Si la consommation mondiale d’eau se maintient à son niveau actuel, les Nations unies estiment que, dans moins de 25 ans, cinq milliards d’êtres humains vivront dans des zones où il leur sera impossible de boire à leur soif, de cuisiner et de s’assurer une hygiène de base.
Notre population et notre consommation augmentent, pas la quantité d’eau sur Terre. La planète est couverte de 70% d’eau, mais seuls 2,5% de ce liquide sont potables. Des ressources relativement faibles au regard de la pression démographique, du changement climatique et de la pollution.
Les analystes les plus sérieux s’inquiètent. Vous ne pourrez qualifier Merrill Lynch ou Goldman Sachs d’écologistes alarmistes. Leurs analystes prévoient pourtant des pénuries d’eau à l’échelle mondiale, qui pourraient s’avérer plus dangereuses pour l’humanité que la hausse des prix des matières premières ou la diminution des ressources énergétiques.

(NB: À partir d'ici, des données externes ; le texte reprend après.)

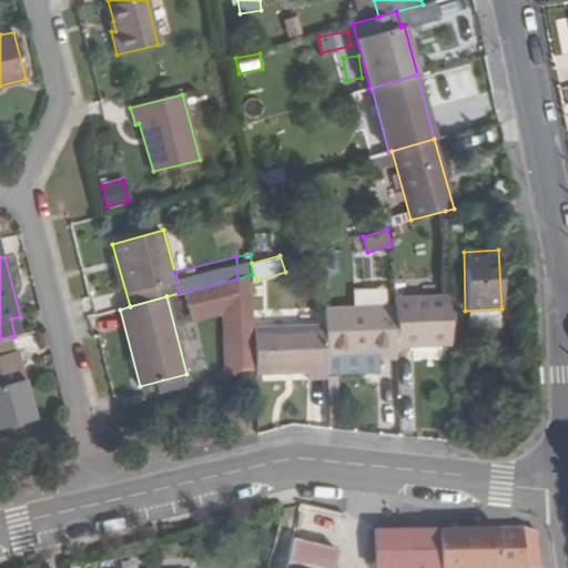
[(395,298),(395,304),(396,347),(449,344),(448,296),(395,298)]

Un coût humain et économique
L’accès à l’eau, son assainissement et l’hygiène sont autant de thèmes qui vont être abordés cette semaine à Stockholm, au cours de la semaine internationale de l’eau. 2 500 experts, issus du milieu scientifique, des organisations internationales ou de gouvernements, vont plancher sur la question.
L’occasion de rappeler les conséquences du manque d’eau potable dans le monde. 2,6 milliards de personnes n’y ont pas accès, soit plus d’un Terrien sur trois. La soif n’est pas la seule cause de mortalité. Le manque d’assainissement et d’hygiène causent la mort de 5 000 enfants chaque jour.
La situation est évidemment dramatique dans les pays pauvres, comme en Afrique, mais elle concerne également nos voisins. Qui savait qu’en Europe, 20 millions de personnes n’ont pas d’installation sanitaire réelle ?
Dans les pays en voie de développement, les maladies et les décès liés au manque d’eau propre freinent la croissance et le développement. La rareté de cette ressource pénalise également leur production agricole et leur capacité à nourrir les populations.
Les pays développés verront, quant à eux, souffrir certains secteurs liés à l’eau. Quand la neige aura fondu de nos montagnes, l’économie de régions entières sera menacée.
Miser sur une denrée irremplaçable
Les besoins en eau seront éternels, la demande de plus en plus forte. Jusqu’à aujourd’hui, aucun produit de substitution n’existe.
Le secteur de l’eau présente donc de bonnes opportunités d’investissement sur le long terme. Les acteurs du secteur se distinguent selon leur type d’activités : approvisionnement et traitement de l’eau, technologies liées à l’eau, services environnementaux. Regardez en particulier les équipementiers, fabricants de pompes, de valves, de tuyaux et autres matériaux permettant d’acheminer de l’eau. La désalinisation d’eau de mer est également un secteur digne d’intérêt.
Enfin, si vous préférez les produits plus financiers, sachez qu’il existe un hedge fund canadien qui se concentre de plus en plus sur l’eau : Sextant Capital Management.
Meilleures salutations,
Ingrid Labuzan
Pour la Chronique Agora
(*) Journaliste, Ingrid Labuzan est titulaire d’une maîtrise d’histoire, d’un master d’European Studies du King’s College London et d’un mastère médias de l’ECSP-EAP. Spécialisée sur le traitement de l’information et des médias étrangers, elle a vécu et travaillé pendant six moi à Shanghai. Elle a contribué à de nombreuses publications, dont le Nouvel Observateur Hors-série. Elle rédige désormais chaque jour la Quotidienne de MoneyWeek, un éclairage lucide et concis sur tous les domaines de la finance.